I was running out of options and starting to panic. Discouraged, I put on a brown fedora and looked in the mirror, carefully turning my head from side to side. It was kind of stylish . . . I guess . . . but it made me feel like I was supposed to start walking stealthily through the store solving crimes.
“Oh yes. Now that is totally you,” a male voice said.
Startled, I turned around. A guy about my age was grinning at me. He had curly black hair and he was wearing jeans and a light-blue shirt with a button-down collar.
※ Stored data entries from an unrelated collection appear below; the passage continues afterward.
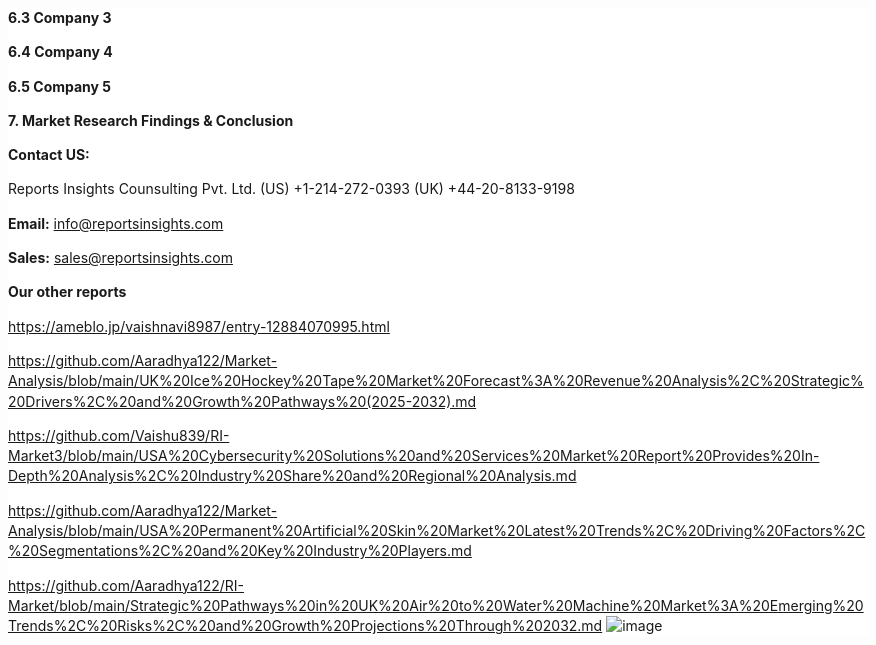 <strong>6.3 Company 3</strong>

<strong>6.4 Company 4</strong>

<strong>6.5 Company 5</strong>

<strong>7. Market Research Findings &amp; Conclusion</strong>

<strong>Contact US:</strong>

Reports Insights Counsulting Pvt. Ltd.
(US) +1-214-272-0393
(UK) +44-20-8133-9198
<p class=""""><b>Email:</b> <a href=mailto:info@reportsinsights.com>info@reportsinsights.com</a></p>
<p class=""""><b>Sales:</b> <a href=mailto:sales@reportsinsights.com>sales@reportsinsights.com</a></p>

<strong>Our other reports</strong>

<a href=https://ameblo.jp/vaishnavi8987/entry-12884070995.html>https://ameblo.jp/vaishnavi8987/entry-12884070995.html</a>

<a href=https://github.com/Aaradhya122/Market-Analysis/blob/main/UK%20Ice%20Hockey%20Tape%20Market%20Forecast%3A%20Revenue%20Analysis%2C%20Strategic%20Drivers%2C%20and%20Growth%20Pathways%20(2025-2032).md>https://github.com/Aaradhya122/Market-Analysis/blob/main/UK%20Ice%20Hockey%20Tape%20Market%20Forecast%3A%20Revenue%20Analysis%2C%20Strategic%20Drivers%2C%20and%20Growth%20Pathways%20(2025-2032).md</a>

<a href=https://github.com/Vaishu839/RI-Market3/blob/main/USA%20Cybersecurity%20Solutions%20and%20Services%20Market%20Report%20Provides%20In-Depth%20Analysis%2C%20Industry%20Share%20and%20Regional%20Analysis.md>https://github.com/Vaishu839/RI-Market3/blob/main/USA%20Cybersecurity%20Solutions%20and%20Services%20Market%20Report%20Provides%20In-Depth%20Analysis%2C%20Industry%20Share%20and%20Regional%20Analysis.md</a>

<a href=https://github.com/Aaradhya122/Market-Analysis/blob/main/USA%20Permanent%20Artificial%20Skin%20Market%20Latest%20Trends%2C%20Driving%20Factors%2C%20Segmentations%2C%20and%20Key%20Industry%20Players.md>https://github.com/Aaradhya122/Market-Analysis/blob/main/USA%20Permanent%20Artificial%20Skin%20Market%20Latest%20Trends%2C%20Driving%20Factors%2C%20Segmentations%2C%20and%20Key%20Industry%20Players.md</a>

<a href=https://github.com/Aaradhya122/RI-Market/blob/main/Strategic%20Pathways%20in%20UK%20Air%20to%20Water%20Machine%20Market%3A%20Emerging%20Trends%2C%20Risks%2C%20and%20Growth%20Projections%20Through%202032.md>https://github.com/Aaradhya122/RI-Market/blob/main/Strategic%20Pathways%20in%20UK%20Air%20to%20Water%20Machine%20Market%3A%20Emerging%20Trends%2C%20Risks%2C%20and%20Growth%20Projections%20Through%202032.md</a>
![image](https://github.com/user-attachments/assets/d6d22a8d-1620-4347-a108-d3791c9c67b1)
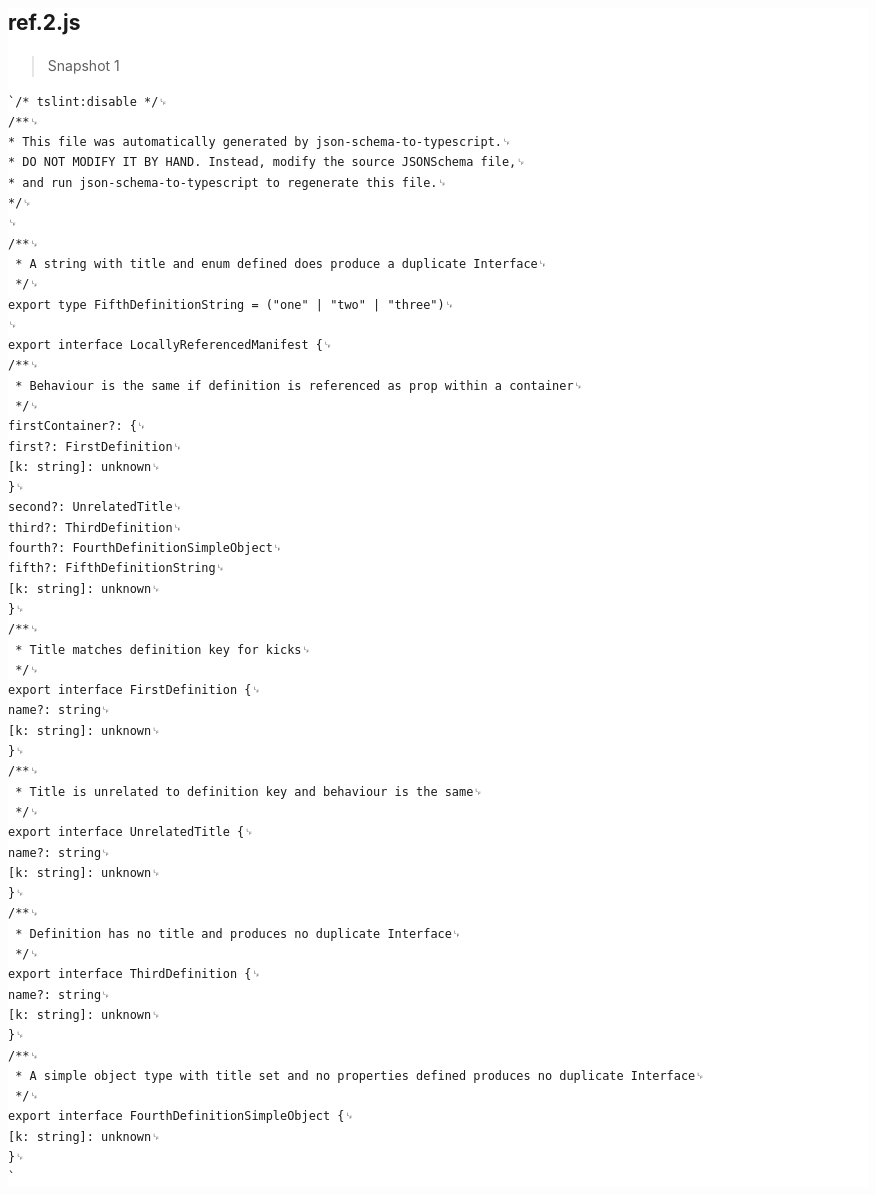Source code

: ## ref.2.js

> Snapshot 1

    `/* tslint:disable */␊
    /**␊
    * This file was automatically generated by json-schema-to-typescript.␊
    * DO NOT MODIFY IT BY HAND. Instead, modify the source JSONSchema file,␊
    * and run json-schema-to-typescript to regenerate this file.␊
    */␊
    ␊
    /**␊
     * A string with title and enum defined does produce a duplicate Interface␊
     */␊
    export type FifthDefinitionString = ("one" | "two" | "three")␊
    ␊
    export interface LocallyReferencedManifest {␊
    /**␊
     * Behaviour is the same if definition is referenced as prop within a container␊
     */␊
    firstContainer?: {␊
    first?: FirstDefinition␊
    [k: string]: unknown␊
    }␊
    second?: UnrelatedTitle␊
    third?: ThirdDefinition␊
    fourth?: FourthDefinitionSimpleObject␊
    fifth?: FifthDefinitionString␊
    [k: string]: unknown␊
    }␊
    /**␊
     * Title matches definition key for kicks␊
     */␊
    export interface FirstDefinition {␊
    name?: string␊
    [k: string]: unknown␊
    }␊
    /**␊
     * Title is unrelated to definition key and behaviour is the same␊
     */␊
    export interface UnrelatedTitle {␊
    name?: string␊
    [k: string]: unknown␊
    }␊
    /**␊
     * Definition has no title and produces no duplicate Interface␊
     */␊
    export interface ThirdDefinition {␊
    name?: string␊
    [k: string]: unknown␊
    }␊
    /**␊
     * A simple object type with title set and no properties defined produces no duplicate Interface␊
     */␊
    export interface FourthDefinitionSimpleObject {␊
    [k: string]: unknown␊
    }␊
    `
Did he work here? He certainly didn’t look like someone who would work in a women’s clothing store. But why else would he be talking to me? Was he making fun of me? Was he just some kind of weirdo who spent his Saturdays hanging around the mall harassing shoppers? If so, he was kind of a cute weirdo. . . .
“All you need to do now is put on some sunglasses and start singing I’m a Soul Man.” He sang a few lines, snapping his fingers to the beat in his head.
“You know . . . the song Soul Man . . . from The Blue Brothers movie.”
“Oh . . . right,” I said, but I was still confused. However, I did know that I wasn’t striving to look like John Belushi. I sheepishly took off the hat and hung it back up.